----- RECORD EXCERPTS

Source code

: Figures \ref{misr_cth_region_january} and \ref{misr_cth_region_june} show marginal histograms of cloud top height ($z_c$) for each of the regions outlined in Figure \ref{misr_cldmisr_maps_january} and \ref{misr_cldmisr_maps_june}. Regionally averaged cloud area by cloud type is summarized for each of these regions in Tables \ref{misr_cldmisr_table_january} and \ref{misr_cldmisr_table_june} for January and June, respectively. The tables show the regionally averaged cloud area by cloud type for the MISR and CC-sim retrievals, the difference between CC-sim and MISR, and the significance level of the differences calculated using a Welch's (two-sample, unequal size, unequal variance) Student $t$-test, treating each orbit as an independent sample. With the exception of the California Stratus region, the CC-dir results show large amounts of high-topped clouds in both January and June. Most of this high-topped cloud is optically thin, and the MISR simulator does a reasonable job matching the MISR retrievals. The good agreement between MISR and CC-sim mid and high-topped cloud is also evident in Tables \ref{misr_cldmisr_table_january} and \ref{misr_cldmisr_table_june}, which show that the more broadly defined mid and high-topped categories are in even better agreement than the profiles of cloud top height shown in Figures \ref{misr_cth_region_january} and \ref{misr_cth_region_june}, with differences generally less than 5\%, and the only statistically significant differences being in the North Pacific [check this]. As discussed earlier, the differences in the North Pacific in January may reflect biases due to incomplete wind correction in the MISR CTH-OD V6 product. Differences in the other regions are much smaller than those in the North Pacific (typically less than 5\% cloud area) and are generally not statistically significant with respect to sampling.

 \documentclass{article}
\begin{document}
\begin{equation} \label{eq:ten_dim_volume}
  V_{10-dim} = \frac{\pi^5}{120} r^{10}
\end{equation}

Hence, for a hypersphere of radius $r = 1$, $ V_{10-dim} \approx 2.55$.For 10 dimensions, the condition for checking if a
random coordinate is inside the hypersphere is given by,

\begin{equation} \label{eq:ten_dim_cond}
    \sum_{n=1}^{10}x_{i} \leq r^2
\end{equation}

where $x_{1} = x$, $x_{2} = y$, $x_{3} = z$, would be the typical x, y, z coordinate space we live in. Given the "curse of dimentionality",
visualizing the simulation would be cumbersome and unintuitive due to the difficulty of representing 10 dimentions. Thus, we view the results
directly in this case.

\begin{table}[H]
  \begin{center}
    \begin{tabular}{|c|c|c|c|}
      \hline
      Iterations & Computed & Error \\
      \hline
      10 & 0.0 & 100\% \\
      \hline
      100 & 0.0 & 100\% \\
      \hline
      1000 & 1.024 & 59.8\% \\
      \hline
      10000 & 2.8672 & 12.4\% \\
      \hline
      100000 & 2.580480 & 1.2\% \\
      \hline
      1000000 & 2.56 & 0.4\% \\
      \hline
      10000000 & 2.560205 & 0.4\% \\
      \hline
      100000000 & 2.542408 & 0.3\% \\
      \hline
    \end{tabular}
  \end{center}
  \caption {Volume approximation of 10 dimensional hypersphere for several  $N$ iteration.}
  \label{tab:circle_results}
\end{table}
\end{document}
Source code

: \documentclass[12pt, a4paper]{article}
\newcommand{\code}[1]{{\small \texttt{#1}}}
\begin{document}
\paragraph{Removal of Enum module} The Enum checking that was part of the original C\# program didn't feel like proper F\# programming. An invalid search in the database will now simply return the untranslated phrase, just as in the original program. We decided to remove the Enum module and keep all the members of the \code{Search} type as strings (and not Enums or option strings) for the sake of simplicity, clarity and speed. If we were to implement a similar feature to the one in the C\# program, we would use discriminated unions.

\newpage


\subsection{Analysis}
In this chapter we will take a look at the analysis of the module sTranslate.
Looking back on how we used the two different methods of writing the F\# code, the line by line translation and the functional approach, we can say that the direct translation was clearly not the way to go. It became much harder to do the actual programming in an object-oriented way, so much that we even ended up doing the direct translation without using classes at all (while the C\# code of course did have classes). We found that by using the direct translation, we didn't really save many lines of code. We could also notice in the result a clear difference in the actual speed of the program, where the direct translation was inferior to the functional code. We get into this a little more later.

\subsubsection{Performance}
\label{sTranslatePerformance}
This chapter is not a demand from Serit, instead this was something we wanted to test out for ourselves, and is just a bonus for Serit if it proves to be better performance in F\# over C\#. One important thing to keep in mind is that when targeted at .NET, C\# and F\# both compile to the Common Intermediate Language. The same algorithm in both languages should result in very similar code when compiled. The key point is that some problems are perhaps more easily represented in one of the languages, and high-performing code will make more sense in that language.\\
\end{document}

----------

[WORK ITEM]: Write all of the records out again exactly.

[RESULT OF THIS EXERCISE]:
Source code

: Figures \ref{misr_cth_region_january} and \ref{misr_cth_region_june} show marginal histograms of cloud top height ($z_c$) for each of the regions outlined in Figure \ref{misr_cldmisr_maps_january} and \ref{misr_cldmisr_maps_june}. Regionally averaged cloud area by cloud type is summarized for each of these regions in Tables \ref{misr_cldmisr_table_january} and \ref{misr_cldmisr_table_june} for January and June, respectively. The tables show the regionally averaged cloud area by cloud type for the MISR and CC-sim retrievals, the difference between CC-sim and MISR, and the significance level of the differences calculated using a Welch's (two-sample, unequal size, unequal variance) Student $t$-test, treating each orbit as an independent sample. With the exception of the California Stratus region, the CC-dir results show large amounts of high-topped clouds in both January and June. Most of this high-topped cloud is optically thin, and the MISR simulator does a reasonable job matching the MISR retrievals. The good agreement between MISR and CC-sim mid and high-topped cloud is also evident in Tables \ref{misr_cldmisr_table_january} and \ref{misr_cldmisr_table_june}, which show that the more broadly defined mid and high-topped categories are in even better agreement than the profiles of cloud top height shown in Figures \ref{misr_cth_region_january} and \ref{misr_cth_region_june}, with differences generally less than 5\%, and the only statistically significant differences being in the North Pacific [check this]. As discussed earlier, the differences in the North Pacific in January may reflect biases due to incomplete wind correction in the MISR CTH-OD V6 product. Differences in the other regions are much smaller than those in the North Pacific (typically less than 5\% cloud area) and are generally not statistically significant with respect to sampling.

 \documentclass{article}
\begin{document}
\begin{equation} \label{eq:ten_dim_volume}
  V_{10-dim} = \frac{\pi^5}{120} r^{10}
\end{equation}

Hence, for a hypersphere of radius $r = 1$, $ V_{10-dim} \approx 2.55$.For 10 dimensions, the condition for checking if a
random coordinate is inside the hypersphere is given by,

\begin{equation} \label{eq:ten_dim_cond}
    \sum_{n=1}^{10}x_{i} \leq r^2
\end{equation}

where $x_{1} = x$, $x_{2} = y$, $x_{3} = z$, would be the typical x, y, z coordinate space we live in. Given the "curse of dimentionality",
visualizing the simulation would be cumbersome and unintuitive due to the difficulty of representing 10 dimentions. Thus, we view the results
directly in this case.

\begin{table}[H]
  \begin{center}
    \begin{tabular}{|c|c|c|c|}
      \hline
      Iterations & Computed & Error \\
      \hline
      10 & 0.0 & 100\% \\
      \hline
      100 & 0.0 & 100\% \\
      \hline
      1000 & 1.024 & 59.8\% \\
      \hline
      10000 & 2.8672 & 12.4\% \\
      \hline
      100000 & 2.580480 & 1.2\% \\
      \hline
      1000000 & 2.56 & 0.4\% \\
      \hline
      10000000 & 2.560205 & 0.4\% \\
      \hline
      100000000 & 2.542408 & 0.3\% \\
      \hline
    \end{tabular}
  \end{center}
  \caption {Volume approximation of 10 dimensional hypersphere for several  $N$ iteration.}
  \label{tab:circle_results}
\end{table}
\end{document}
Source code

: \documentclass[12pt, a4paper]{article}
\newcommand{\code}[1]{{\small \texttt{#1}}}
\begin{document}
\paragraph{Removal of Enum module} The Enum checking that was part of the original C\# program didn't feel like proper F\# programming. An invalid search in the database will now simply return the untranslated phrase, just as in the original program. We decided to remove the Enum module and keep all the members of the \code{Search} type as strings (and not Enums or option strings) for the sake of simplicity, clarity and speed. If we were to implement a similar feature to the one in the C\# program, we would use discriminated unions.

\newpage


\subsection{Analysis}
In this chapter we will take a look at the analysis of the module sTranslate.
Looking back on how we used the two different methods of writing the F\# code, the line by line translation and the functional approach, we can say that the direct translation was clearly not the way to go. It became much harder to do the actual programming in an object-oriented way, so much that we even ended up doing the direct translation without using classes at all (while the C\# code of course did have classes). We found that by using the direct translation, we didn't really save many lines of code. We could also notice in the result a clear difference in the actual speed of the program, where the direct translation was inferior to the functional code. We get into this a little more later.

\subsubsection{Performance}
\label{sTranslatePerformance}
This chapter is not a demand from Serit, instead this was something we wanted to test out for ourselves, and is just a bonus for Serit if it proves to be better performance in F\# over C\#. One important thing to keep in mind is that when targeted at .NET, C\# and F\# both compile to the Common Intermediate Language. The same algorithm in both languages should result in very similar code when compiled. The key point is that some problems are perhaps more easily represented in one of the languages, and high-performing code will make more sense in that language.\\
\end{document}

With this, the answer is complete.